Limitations & Disclosures

Not a clinical or diagnostic tool

Human Benchmark tests are designed for educational and entertainment purposes. They measure specific, narrow cognitive tasks under uncontrolled conditions. They should not be used to self-diagnose any cognitive disorder, track neurological conditions, or replace professional neuropsychological assessment. If you have concerns about your cognitive health, consult a licensed healthcare professional.

Self-selection bias

Our user base skews toward younger, more tech-savvy individuals with better hardware. Population-level conclusions should not be drawn from our data.

Uncontrolled environment

Unlike lab testing, we cannot control ambient distractions, caffeine state, fatigue, or screen brightness — all of which affect scores.

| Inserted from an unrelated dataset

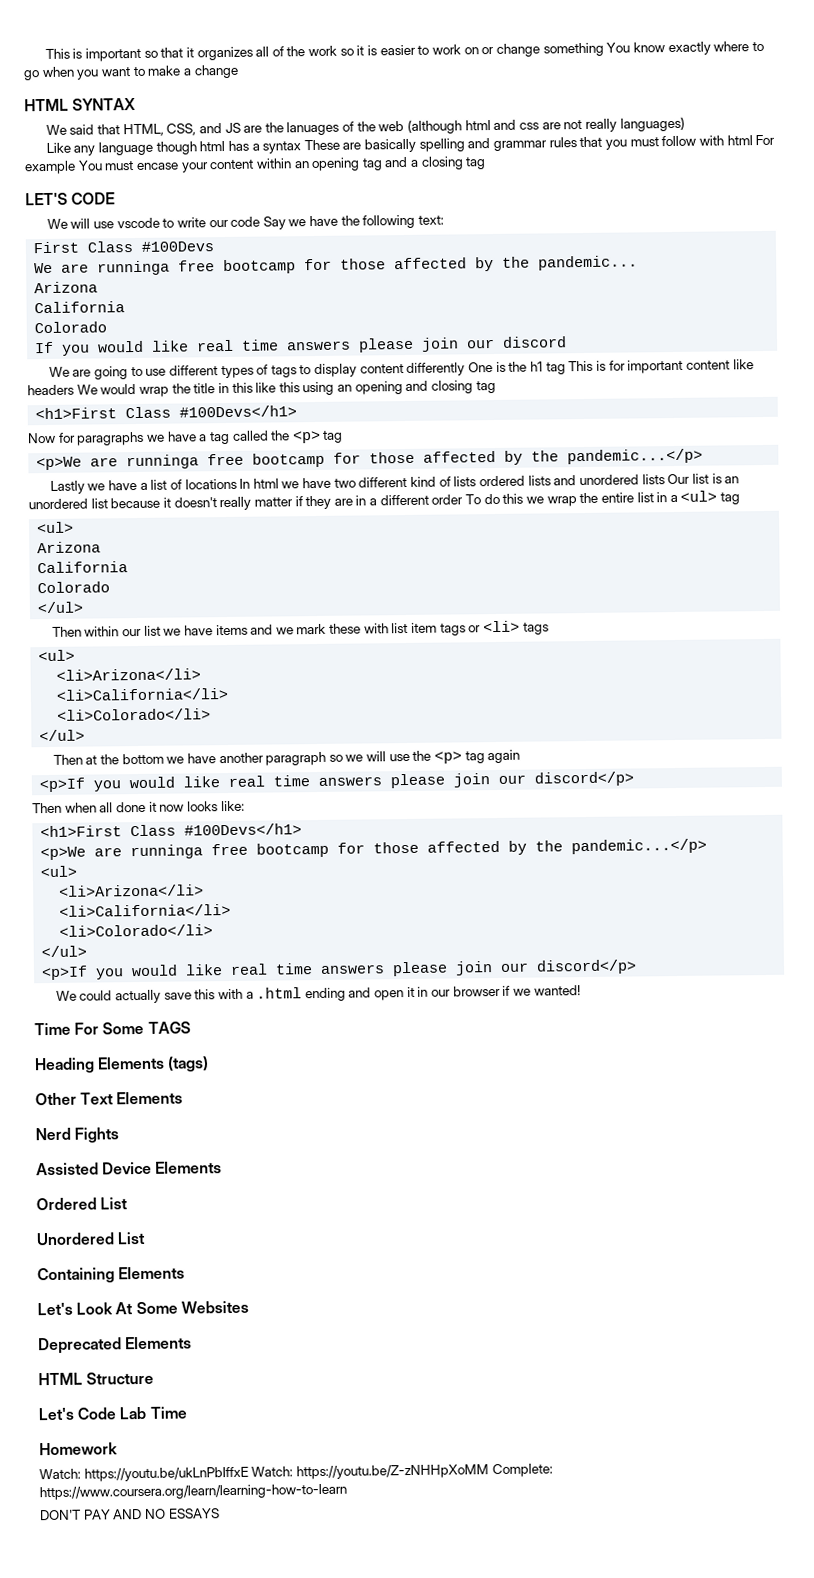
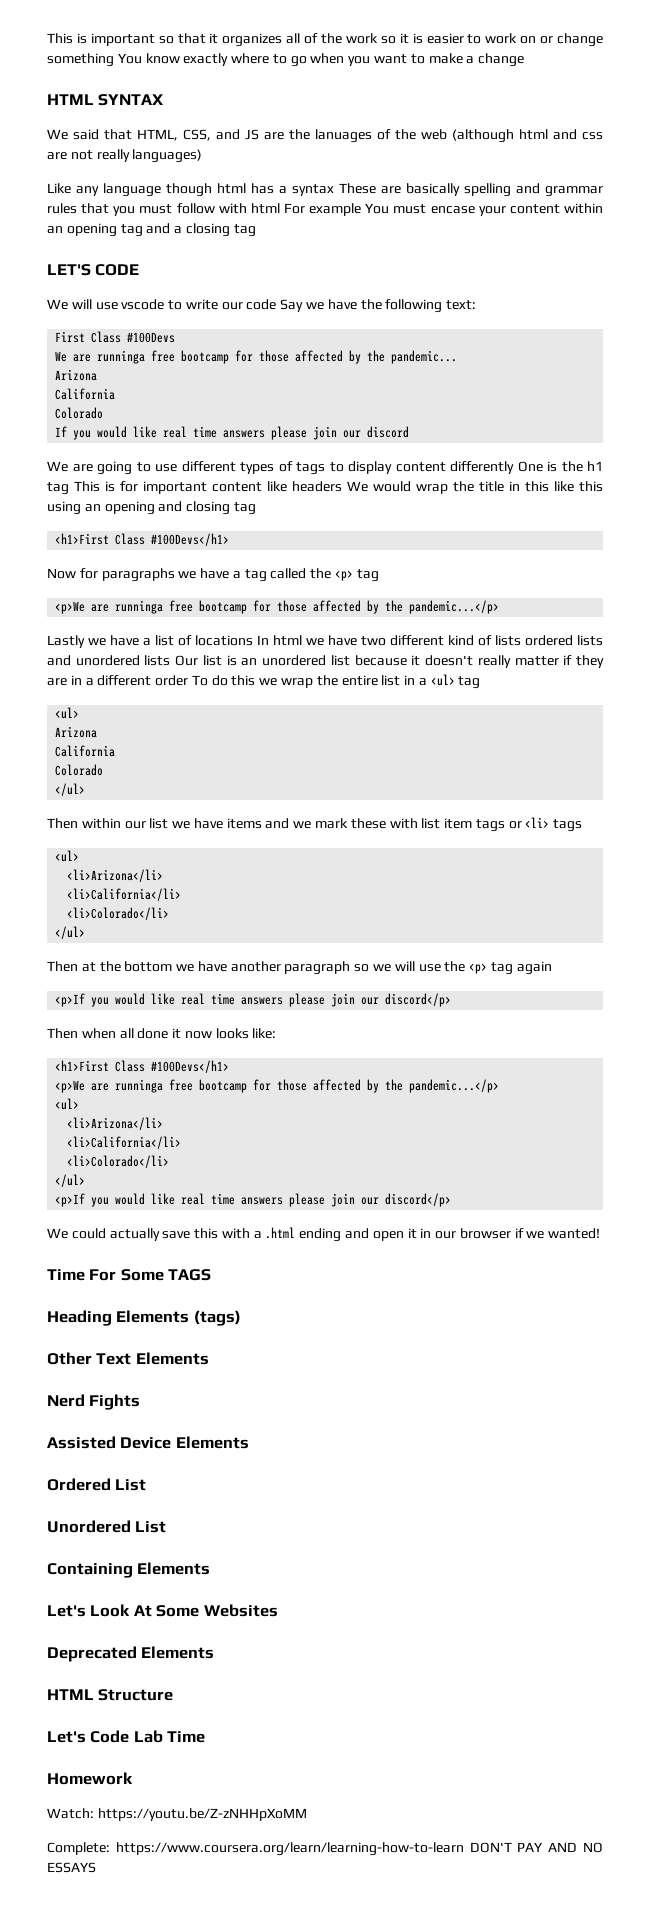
[83,1466,294,1482] https://youtu.be/ukLnPbIffxE Watch: -> (94, 1813) none
(489, 1472) none -> (307, 1814) //
(347, 1492) // -> (464, 1849) none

Single-session variability

Individual performance varies ±15–30% between sessions. A single test session is not fully representative of an individual's stable ability.

Hardware confounds

Device latency (see table above) is not subtracted from raw scores. Users on different hardware cannot be directly compared without knowing their device specs.

Practice effects

Familiarity with a test format improves scores independent of the underlying cognitive ability. First-attempt scores are more valid than repeated scores for cross-user comparison.

Ecological validity

Browser reaction time measures simple RT to a color change — not the complex, choice-based RT relevant to driving, sport, or clinical populations.